Newspapers in Spanish on the rise in U.S.
Associated Press
Mar. 27, 2004
Laura Wides
LOS ANGELES - Naomi Osorio is typical of the readers driving a boom in
Spanish-language newspapers across the United States.
Osorio arrived in Southern California two decades ago from Nicaragua and easily
glides between English and Spanish. But she prefers Spanish-language papers.
Her choice is not just about language. The 38-year-old cosmetics vendor said
it's about reading news she can relate to, whether it's about immigration laws
or Latin pop stars.
"My family has always read La Opinion," Osorio said. "It's the newspaper of
Latinos. It fights for us."
As many American newspapers struggle to hold readers, the industry's
Spanish-language segment is expanding circulation and seeing competition
increase. An influx of Hispanic immigrants and the growing buying power of those
who have been in this country for years have motivated major media companies to
revamp or launch Spanish-language dailies in about half a dozen major cities.

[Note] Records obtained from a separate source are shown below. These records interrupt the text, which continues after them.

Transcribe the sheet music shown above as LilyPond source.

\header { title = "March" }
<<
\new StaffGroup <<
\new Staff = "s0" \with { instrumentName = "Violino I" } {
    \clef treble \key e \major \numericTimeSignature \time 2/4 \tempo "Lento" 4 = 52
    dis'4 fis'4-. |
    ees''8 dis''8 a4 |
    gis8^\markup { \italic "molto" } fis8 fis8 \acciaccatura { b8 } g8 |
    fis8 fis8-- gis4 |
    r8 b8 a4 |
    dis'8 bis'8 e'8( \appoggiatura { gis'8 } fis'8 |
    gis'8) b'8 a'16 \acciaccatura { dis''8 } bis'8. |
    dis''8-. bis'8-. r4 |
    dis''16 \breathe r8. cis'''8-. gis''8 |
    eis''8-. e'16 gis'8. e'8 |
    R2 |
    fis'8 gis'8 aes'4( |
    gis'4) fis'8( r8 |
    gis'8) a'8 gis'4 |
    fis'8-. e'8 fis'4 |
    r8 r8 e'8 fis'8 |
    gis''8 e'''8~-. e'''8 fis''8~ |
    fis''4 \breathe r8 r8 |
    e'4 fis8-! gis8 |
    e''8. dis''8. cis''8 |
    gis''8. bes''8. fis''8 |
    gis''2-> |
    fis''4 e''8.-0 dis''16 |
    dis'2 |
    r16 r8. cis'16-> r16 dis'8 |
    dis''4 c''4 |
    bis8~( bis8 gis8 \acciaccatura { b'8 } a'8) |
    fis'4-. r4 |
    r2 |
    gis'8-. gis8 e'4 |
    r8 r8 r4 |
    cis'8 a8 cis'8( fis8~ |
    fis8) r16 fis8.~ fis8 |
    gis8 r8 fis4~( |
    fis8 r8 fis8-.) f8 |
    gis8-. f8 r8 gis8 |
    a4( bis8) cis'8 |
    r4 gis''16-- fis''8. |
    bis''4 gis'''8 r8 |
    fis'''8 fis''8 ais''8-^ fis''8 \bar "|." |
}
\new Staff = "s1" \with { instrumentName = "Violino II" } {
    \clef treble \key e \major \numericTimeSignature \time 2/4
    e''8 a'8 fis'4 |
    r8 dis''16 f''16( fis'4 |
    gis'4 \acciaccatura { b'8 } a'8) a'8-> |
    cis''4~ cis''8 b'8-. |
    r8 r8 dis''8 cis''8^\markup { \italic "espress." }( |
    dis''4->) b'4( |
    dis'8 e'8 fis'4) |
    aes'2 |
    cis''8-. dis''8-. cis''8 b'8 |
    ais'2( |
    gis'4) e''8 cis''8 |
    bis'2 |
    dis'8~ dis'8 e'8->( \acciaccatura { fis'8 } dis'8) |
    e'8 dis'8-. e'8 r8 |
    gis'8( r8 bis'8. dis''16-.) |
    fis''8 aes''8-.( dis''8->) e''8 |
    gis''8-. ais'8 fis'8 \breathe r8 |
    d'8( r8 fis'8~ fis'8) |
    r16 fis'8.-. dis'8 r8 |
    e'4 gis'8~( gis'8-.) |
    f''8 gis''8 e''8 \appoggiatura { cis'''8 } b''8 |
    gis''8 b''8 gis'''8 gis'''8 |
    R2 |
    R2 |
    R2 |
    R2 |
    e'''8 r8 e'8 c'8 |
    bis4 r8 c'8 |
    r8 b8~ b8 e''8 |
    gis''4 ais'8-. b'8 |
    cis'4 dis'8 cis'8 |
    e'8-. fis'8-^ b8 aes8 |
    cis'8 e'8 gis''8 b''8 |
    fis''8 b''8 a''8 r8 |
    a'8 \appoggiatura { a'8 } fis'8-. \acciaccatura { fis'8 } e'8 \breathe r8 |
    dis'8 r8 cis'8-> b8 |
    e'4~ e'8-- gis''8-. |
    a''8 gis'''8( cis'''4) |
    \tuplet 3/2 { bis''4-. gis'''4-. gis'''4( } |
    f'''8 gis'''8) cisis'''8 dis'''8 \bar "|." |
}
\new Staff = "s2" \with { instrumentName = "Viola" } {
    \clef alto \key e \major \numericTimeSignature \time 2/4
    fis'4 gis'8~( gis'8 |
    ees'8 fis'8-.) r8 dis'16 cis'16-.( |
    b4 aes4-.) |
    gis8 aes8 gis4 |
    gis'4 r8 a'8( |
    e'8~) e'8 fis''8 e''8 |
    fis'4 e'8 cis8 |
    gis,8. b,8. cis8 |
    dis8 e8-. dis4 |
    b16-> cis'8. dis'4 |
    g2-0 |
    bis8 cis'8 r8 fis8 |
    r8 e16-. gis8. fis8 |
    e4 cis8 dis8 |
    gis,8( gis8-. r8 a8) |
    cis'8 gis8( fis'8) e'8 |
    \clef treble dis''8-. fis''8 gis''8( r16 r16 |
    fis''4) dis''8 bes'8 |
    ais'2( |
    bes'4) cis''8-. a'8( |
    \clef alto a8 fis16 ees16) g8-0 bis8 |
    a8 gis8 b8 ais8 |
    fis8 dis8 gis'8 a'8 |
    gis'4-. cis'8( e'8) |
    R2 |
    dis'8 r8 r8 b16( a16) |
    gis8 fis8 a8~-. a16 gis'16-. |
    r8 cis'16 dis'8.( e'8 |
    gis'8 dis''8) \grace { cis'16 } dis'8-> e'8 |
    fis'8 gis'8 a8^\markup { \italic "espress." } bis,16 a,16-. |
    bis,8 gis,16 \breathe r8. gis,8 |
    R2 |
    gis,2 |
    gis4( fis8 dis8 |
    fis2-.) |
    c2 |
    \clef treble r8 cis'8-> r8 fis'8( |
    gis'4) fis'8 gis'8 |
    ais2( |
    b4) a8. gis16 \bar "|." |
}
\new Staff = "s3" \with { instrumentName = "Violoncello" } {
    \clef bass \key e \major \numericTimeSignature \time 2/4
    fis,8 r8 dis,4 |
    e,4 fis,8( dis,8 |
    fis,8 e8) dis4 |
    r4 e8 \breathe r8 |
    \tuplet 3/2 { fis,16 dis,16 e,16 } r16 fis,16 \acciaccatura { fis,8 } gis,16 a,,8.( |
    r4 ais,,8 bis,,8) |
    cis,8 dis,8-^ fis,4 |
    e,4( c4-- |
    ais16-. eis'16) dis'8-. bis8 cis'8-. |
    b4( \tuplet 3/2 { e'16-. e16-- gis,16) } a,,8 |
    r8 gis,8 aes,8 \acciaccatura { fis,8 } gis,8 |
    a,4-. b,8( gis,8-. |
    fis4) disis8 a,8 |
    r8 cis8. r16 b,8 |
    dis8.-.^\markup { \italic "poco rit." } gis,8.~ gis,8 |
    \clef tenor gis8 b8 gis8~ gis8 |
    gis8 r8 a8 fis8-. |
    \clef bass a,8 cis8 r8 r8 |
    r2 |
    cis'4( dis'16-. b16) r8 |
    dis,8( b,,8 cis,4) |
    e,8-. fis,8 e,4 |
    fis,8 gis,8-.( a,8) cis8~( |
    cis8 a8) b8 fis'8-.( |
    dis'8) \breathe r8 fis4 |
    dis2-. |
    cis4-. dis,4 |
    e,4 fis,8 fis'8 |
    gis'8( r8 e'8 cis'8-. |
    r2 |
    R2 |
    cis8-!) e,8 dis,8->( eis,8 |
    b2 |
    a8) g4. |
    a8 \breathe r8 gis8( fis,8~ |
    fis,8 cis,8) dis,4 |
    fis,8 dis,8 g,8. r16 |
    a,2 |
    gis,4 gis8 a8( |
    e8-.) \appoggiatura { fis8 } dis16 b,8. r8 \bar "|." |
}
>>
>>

The competition was heightened in January when major dailies in Los Angeles and
New York merged into a single company, Impremedia LLC. The company's goal is to
build the country's first independent group of nationwide Spanish-language
newspapers.
"There's this speed to market that everyone is ramping up for. Who's going to be
first?" said Monica Lozano, a senior vice president of Impremedia and publisher
of Los Angeles-based La Opinion, the nation's largest Spanish-language
newspaper.
In recent years, dozens of Spanish-language papers have sprung up in cities and
towns across the country, from Yakima, Wash., to Vidalia, Ga. An estimated 344
daily and weekly Spanish-language newspapers were published in the United States
in 2003, compared with 166 in 1990, according to the Latino Print Network, the
sales and research division for the National Association of Hispanic
Publications.
"But it's really been the blip of the last year, seeing this as national
corporate initiatives rather than local ones," said Felix Gutierrez, a visiting
professor of journalism at the University of Southern California who specializes
in Hispanic media.
Overall, the U.S. newspaper industry is fighting to hold on to readers and
attract new ones. About 54 percent of Americans read a paper each week, down 11
percent from 1990, according to the Project for Excellence in Journalism.
Demographics are the main reason for the boom in Spanish-language papers.
Hispanics are the nation's largest minority group with 38.8 million people in
2002, or more than 13 percent of the U.S. population. That figure is expected to
reach 20 percent by 2035, according to U.S. Census figures.
But it is the ties Hispanic immigrants have to their native countries that feed
growth in Spanish-language papers.
Maurico Escobar is a recent arrival. He often grabs a Spanish-language paper in
the morning as he awaits the bus on his way to his construction job.
"They have everything," said Escobar, 57, who arrived two years ago from El
Salvador. "They have the sports like soccer that aren't covered in other papers,
and they have all the news from back home for those of us who are foreigners."